• _Required work_
Omitting any pictures, transcribe the entries below exactly.

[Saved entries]

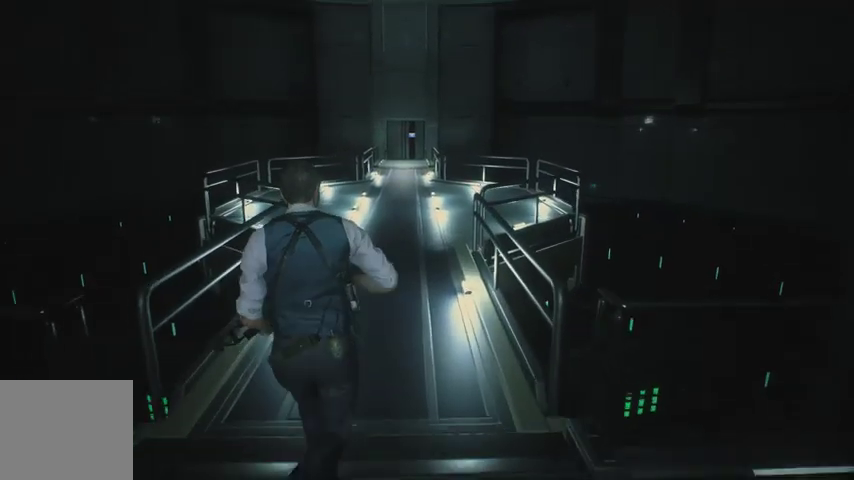
{"buttons": [], "left_stick": "up", "right_stick": "center", "events": []}
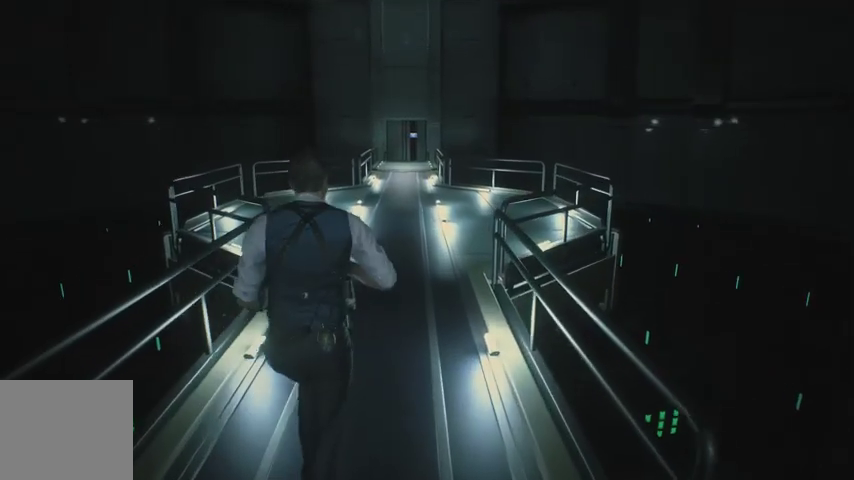
{"buttons": ["L1", "DPAD_LEFT"], "left_stick": "up", "right_stick": "center", "events": [[367, "L1", "down"], [367, "L2", "down"], [400, "DPAD_LEFT", "down"], [433, "L2", "up"]]}
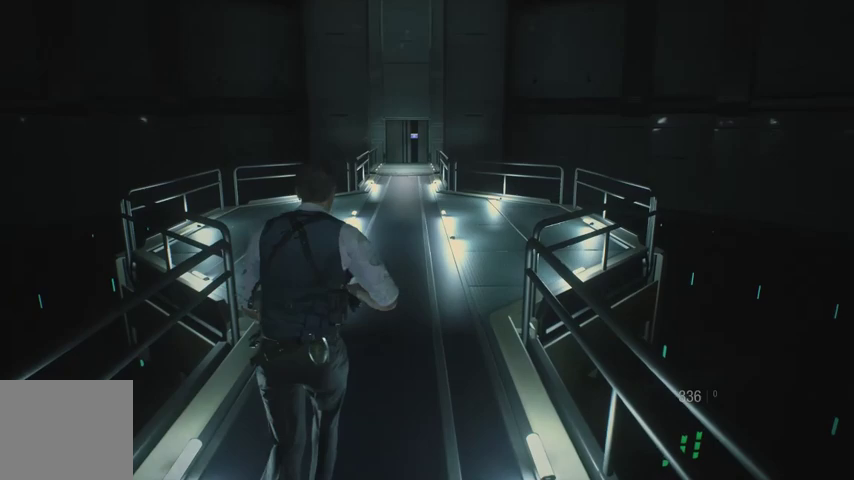
{"buttons": [], "left_stick": "up", "right_stick": "center", "events": [[33, "DPAD_LEFT", "up"], [33, "L1", "up"]]}
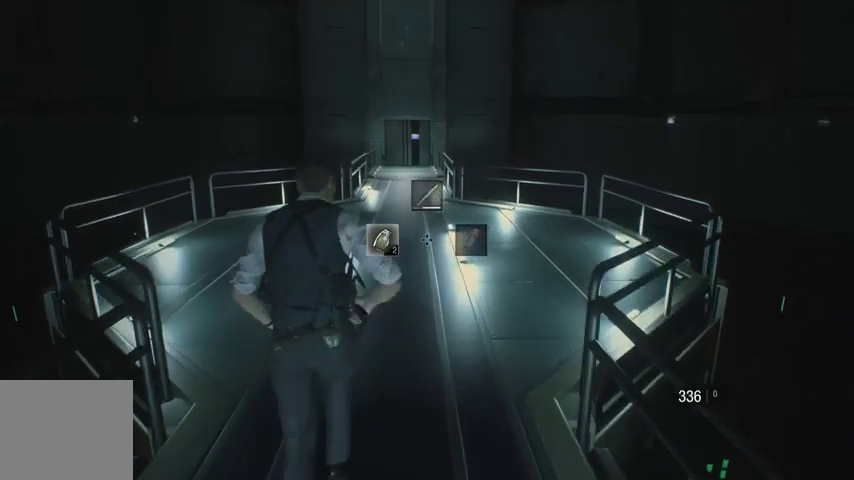
{"buttons": [], "left_stick": "up", "right_stick": "center", "events": [[100, "L1", "down"], [200, "L2", "down"], [300, "L1", "up"], [300, "L2", "up"]]}
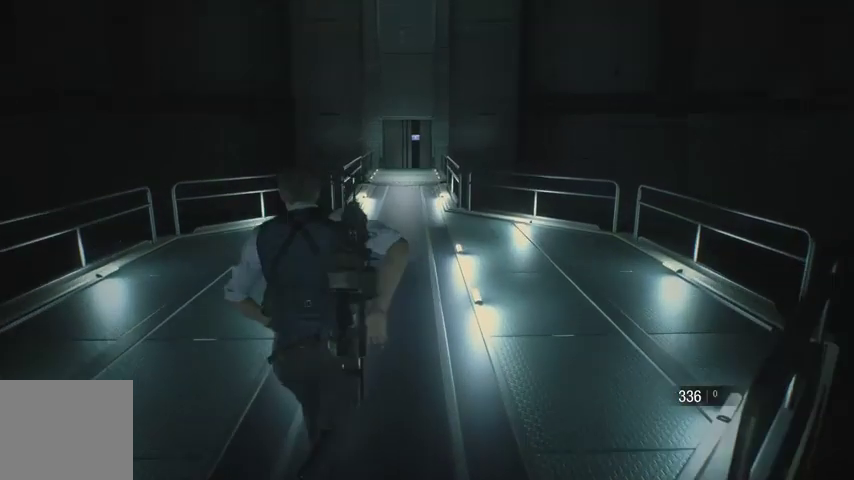
{"buttons": [], "left_stick": "up", "right_stick": "center", "events": []}
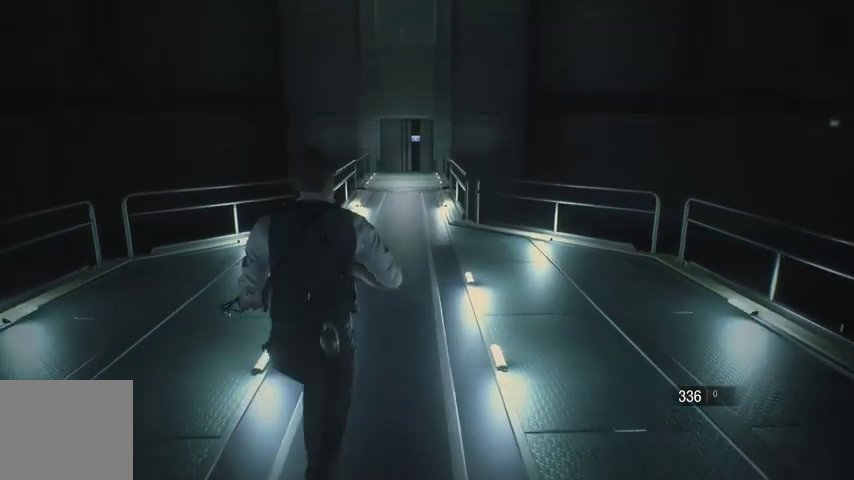
{"buttons": [], "left_stick": "up", "right_stick": "center", "events": [[367, "L1", "down"], [433, "L1", "up"]]}
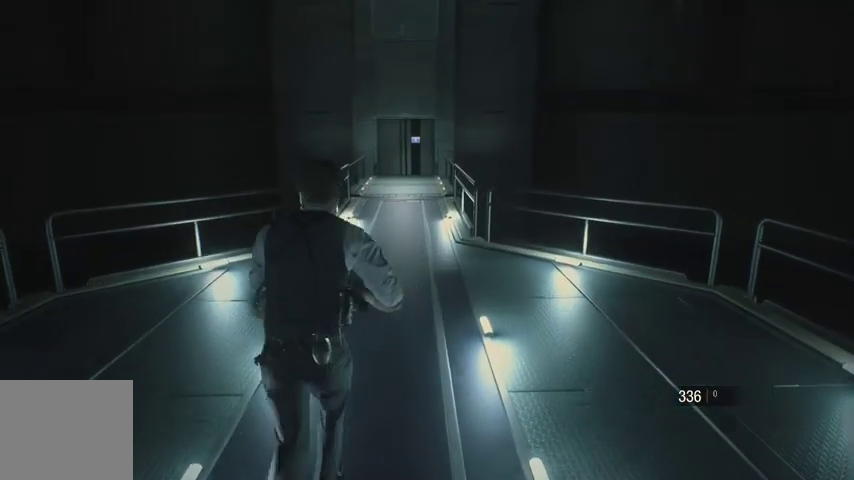
{"buttons": [], "left_stick": "up", "right_stick": "center", "events": [[67, "L1", "down"], [133, "L1", "up"], [233, "L1", "down"], [300, "L1", "up"], [400, "L1", "down"], [500, "L1", "up"]]}
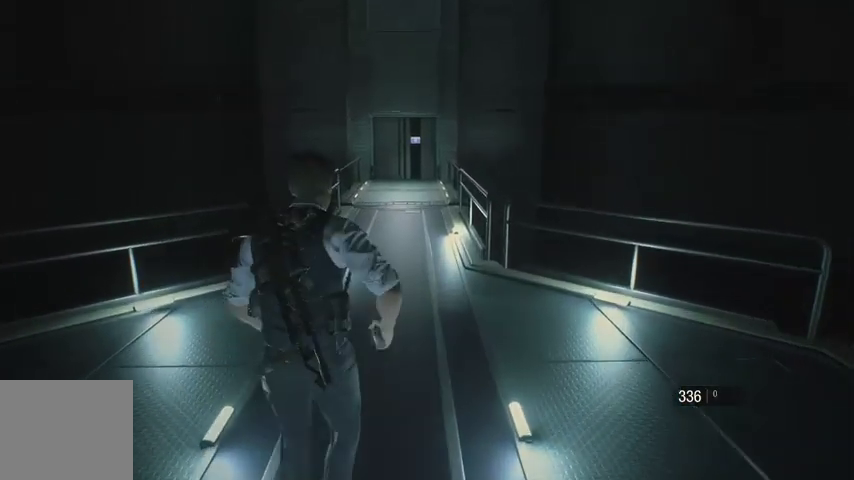
{"buttons": [], "left_stick": "up", "right_stick": "center", "events": []}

• _Exercise output_
{"buttons": [], "left_stick": "up", "right_stick": "center", "events": []}
{"buttons": ["L1", "DPAD_LEFT"], "left_stick": "up", "right_stick": "center", "events": [[367, "L1", "down"], [367, "L2", "down"], [400, "DPAD_LEFT", "down"], [433, "L2", "up"]]}
{"buttons": [], "left_stick": "up", "right_stick": "center", "events": [[33, "DPAD_LEFT", "up"], [33, "L1", "up"]]}
{"buttons": [], "left_stick": "up", "right_stick": "center", "events": [[100, "L1", "down"], [200, "L2", "down"], [300, "L1", "up"], [300, "L2", "up"]]}
{"buttons": [], "left_stick": "up", "right_stick": "center", "events": []}
{"buttons": [], "left_stick": "up", "right_stick": "center", "events": [[367, "L1", "down"], [433, "L1", "up"]]}
{"buttons": [], "left_stick": "up", "right_stick": "center", "events": [[67, "L1", "down"], [133, "L1", "up"], [233, "L1", "down"], [300, "L1", "up"], [400, "L1", "down"], [500, "L1", "up"]]}
{"buttons": [], "left_stick": "up", "right_stick": "center", "events": []}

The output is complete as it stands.